The total conversion of the RO to hydrocarbons, CO, CO2, CH4, propane and water was achieved at all the tested reaction temperatures. The content of the saturated hydrocarbons was, therefore, higher in the hydrotreating products of the RO containing feedstock compared to the hydrotreating products of the neat petroleum feedstock. A higher reaction temperature favoured the hydrodecarbonylation and/or hydrodecarboxylation of the RO prior to its hydrodeoxygenation. As a result, the content of n-heptadecane in the liquid products increased with an increasing reaction temperature at the expense of the n-octadecane. The slight inhibition of desulphurisation, caused by the oxygen-containing compounds arising from the hydrotreating of the RO was observed at reaction temperatures of 340 and 350 °C. In the hydrotreating of the pure petroleum feedstock, hydrogen was mainly consumed for the dearomatisation of the feedstock. In the hydrotreating of the feedstock containing 20 wt % of RO, a large amount of hydrogen was consumed for the dearomatisation as well, but also for the saturation of the double bonds in the RO and its hydrodeoxygenation.

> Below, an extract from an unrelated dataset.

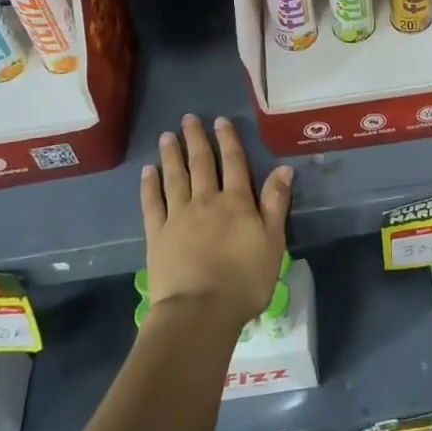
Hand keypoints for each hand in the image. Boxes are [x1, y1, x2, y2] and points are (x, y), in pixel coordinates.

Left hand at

The hydrotreating of the feedstock containing 20 wt % of the RO under a variable WHSV (0.5, 1.0, 1.5 and 2.0 h−1) and a constant hydrogen flow rate of 28 dm3∙h−1 (a variable hydrogen/feedstock flow rate ratio in the range of 120–480 m3∙m−3) was further compared. At a WHSV of 0.5 h−1, the hydrogenation of the diaromatics into monoaromatics and the monoaromatics into saturated hydrocarbons reached its maximum rate, due to the considerable time for the reactions and the largest hydrogen/feedstock ratio. It was proved that for the deep desulphurisation of the feedstock to the sulphur level below 10 mg∙kg−1, a reaction temperature of at least 350 °C and a WHSV not higher than 1 h−1 are necessary. On the other hand, the highest tested WHSV of 2.0 h−1 combined with the lowest tested hydrogen/feedstock ratio of 120 m3∙m−3 were still sufficient for the complete RO conversion and to get diesel fuel with the acceptable other parameters (density, kinematic viscosity, cetane index and CFPP) required by the EN 590 specification.
The hydrogen consumption related to 1 m3 of the feedstock decreased slightly with an increasing WHSV and decreasing hydrogen to feedstock ratio, mainly due to the decreased extent of the hydrodearomatisation and methanation reactions. Depending on the increasing hydrogen consumption, the hydrogen excess decreased with an increasing WHSV.